Decision Algorithm for Follow-Up Imaging
Based on Severity of Renal Finding:
Low-Grade Renal Abnormalities (AAST Grade I-II)
- Routine follow-up imaging is generally not required 1
- Benefits of avoiding follow-up imaging include:
- Reduced radiation exposure
- Decreased risk of contrast complications
- Improved patient convenience
- Lower healthcare costs
Moderate Renal Abnormalities (AAST Grade III)

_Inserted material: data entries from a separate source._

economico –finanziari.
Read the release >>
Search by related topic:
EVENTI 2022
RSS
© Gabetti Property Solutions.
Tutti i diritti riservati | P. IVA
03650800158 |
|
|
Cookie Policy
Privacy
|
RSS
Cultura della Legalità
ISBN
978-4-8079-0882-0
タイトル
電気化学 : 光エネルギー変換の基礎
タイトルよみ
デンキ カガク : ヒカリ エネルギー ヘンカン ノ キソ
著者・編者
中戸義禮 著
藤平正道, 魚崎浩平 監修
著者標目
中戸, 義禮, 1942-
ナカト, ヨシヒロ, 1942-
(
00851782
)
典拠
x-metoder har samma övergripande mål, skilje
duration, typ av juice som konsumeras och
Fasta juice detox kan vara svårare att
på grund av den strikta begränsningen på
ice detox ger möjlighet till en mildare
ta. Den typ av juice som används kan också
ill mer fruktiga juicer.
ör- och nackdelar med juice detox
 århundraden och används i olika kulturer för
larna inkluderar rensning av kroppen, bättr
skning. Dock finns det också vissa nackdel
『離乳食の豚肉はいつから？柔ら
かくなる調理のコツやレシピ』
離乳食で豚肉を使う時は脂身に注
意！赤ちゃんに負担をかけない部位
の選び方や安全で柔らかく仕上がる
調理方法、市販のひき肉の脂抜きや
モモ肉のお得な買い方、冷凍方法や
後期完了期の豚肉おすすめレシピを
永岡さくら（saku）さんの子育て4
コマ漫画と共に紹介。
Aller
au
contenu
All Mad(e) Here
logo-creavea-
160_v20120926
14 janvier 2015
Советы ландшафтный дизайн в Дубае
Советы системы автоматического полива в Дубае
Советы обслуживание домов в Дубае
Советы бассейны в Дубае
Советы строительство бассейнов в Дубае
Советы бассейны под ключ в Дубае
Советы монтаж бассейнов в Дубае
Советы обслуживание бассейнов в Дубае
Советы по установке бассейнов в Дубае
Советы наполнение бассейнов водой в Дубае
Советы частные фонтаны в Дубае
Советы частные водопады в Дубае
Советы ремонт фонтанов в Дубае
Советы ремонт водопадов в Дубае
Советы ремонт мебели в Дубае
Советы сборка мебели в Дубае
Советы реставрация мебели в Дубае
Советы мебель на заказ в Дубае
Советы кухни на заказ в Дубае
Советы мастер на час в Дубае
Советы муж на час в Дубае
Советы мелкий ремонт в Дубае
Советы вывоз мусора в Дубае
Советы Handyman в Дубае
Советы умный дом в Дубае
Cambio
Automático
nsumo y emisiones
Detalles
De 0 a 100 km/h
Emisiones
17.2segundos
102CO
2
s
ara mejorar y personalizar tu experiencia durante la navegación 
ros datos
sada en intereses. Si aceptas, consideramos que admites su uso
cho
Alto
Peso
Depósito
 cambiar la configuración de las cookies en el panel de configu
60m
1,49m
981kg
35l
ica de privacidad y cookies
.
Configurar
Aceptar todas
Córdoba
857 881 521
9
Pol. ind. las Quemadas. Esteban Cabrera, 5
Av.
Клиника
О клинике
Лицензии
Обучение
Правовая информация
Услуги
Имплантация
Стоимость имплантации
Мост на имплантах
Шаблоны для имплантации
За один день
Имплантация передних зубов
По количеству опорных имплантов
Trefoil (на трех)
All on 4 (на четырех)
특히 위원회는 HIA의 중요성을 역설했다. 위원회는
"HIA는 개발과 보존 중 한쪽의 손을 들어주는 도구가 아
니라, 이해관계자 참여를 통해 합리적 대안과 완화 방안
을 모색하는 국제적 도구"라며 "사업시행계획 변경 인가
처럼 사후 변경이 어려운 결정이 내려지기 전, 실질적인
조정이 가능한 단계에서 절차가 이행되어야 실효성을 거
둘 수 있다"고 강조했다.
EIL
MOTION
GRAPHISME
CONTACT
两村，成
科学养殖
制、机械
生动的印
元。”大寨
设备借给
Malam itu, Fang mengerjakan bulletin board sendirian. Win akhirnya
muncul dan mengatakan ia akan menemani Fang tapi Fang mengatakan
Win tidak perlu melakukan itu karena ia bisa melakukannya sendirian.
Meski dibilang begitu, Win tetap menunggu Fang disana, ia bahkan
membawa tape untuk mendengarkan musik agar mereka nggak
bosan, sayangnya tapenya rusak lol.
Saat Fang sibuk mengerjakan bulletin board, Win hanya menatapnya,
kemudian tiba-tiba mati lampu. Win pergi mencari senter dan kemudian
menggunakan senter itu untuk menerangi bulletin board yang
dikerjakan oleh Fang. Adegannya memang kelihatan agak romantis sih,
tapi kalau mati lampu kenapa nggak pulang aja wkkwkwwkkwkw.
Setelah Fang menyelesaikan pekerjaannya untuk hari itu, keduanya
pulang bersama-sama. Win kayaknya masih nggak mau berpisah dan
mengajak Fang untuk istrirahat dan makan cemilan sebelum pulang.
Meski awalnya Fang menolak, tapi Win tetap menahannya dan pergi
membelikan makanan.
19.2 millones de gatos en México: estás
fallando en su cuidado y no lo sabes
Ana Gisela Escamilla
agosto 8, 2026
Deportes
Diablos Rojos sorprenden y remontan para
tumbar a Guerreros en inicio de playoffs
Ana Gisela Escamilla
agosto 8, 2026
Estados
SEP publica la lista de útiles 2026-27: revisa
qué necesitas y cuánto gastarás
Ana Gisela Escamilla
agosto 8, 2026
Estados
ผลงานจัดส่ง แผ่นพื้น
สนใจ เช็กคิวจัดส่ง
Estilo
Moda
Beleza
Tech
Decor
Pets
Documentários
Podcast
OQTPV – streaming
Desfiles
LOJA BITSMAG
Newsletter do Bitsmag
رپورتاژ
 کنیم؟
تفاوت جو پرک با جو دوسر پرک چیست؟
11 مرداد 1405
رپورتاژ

- Follow-up imaging only if clinical deterioration occurs 1
- Signs warranting imaging include:
- Fever
- Worsening flank pain
- Ongoing blood loss
- Abdominal distention
Severe Renal Abnormalities (AAST Grade IV-V)
- Follow-up CT imaging with contrast and excretory phase is recommended within 48 hours 1
- These injuries have higher risk of complications such as:
- Urinoma formation
- Hemorrhage
- Urinary extravasation
Special Considerations:
For Suspected Urinary Extravasation
- CT scan with delayed (excretory) phase is essential 1
- This helps identify:
- Urine leaks
- Collecting system injuries
- Ureteropelvic junction disruptions
For Pediatric Patients
- Ultrasound or contrast-enhanced ultrasound (CEUS) should be first choice for follow-up 1
- If cross-sectional imaging is required, MRI is preferred over CT to reduce radiation exposure 1
- Follow-up should be limited to moderate and severe injuries (AAST III-V) 1
For Renal Masses/Nodules
- CT with and without IV contrast is recommended for indeterminate renal masses 2
- Complete renal mass protocol should include:
- Unenhanced phase (to detect fat, establish baseline density, identify calcifications)
- Contrast-enhanced phase (to detect enhancement patterns) 2
Common Pitfalls to Avoid
Switching Imaging Modalities
Inadequate Imaging Protocol
Unnecessary Radiation Exposure
Missing Urinary Extravasation
By following these evidence-based guidelines, clinicians can optimize follow-up imaging strategies for abnormal kidney findings while minimizing unnecessary radiation exposure and healthcare costs.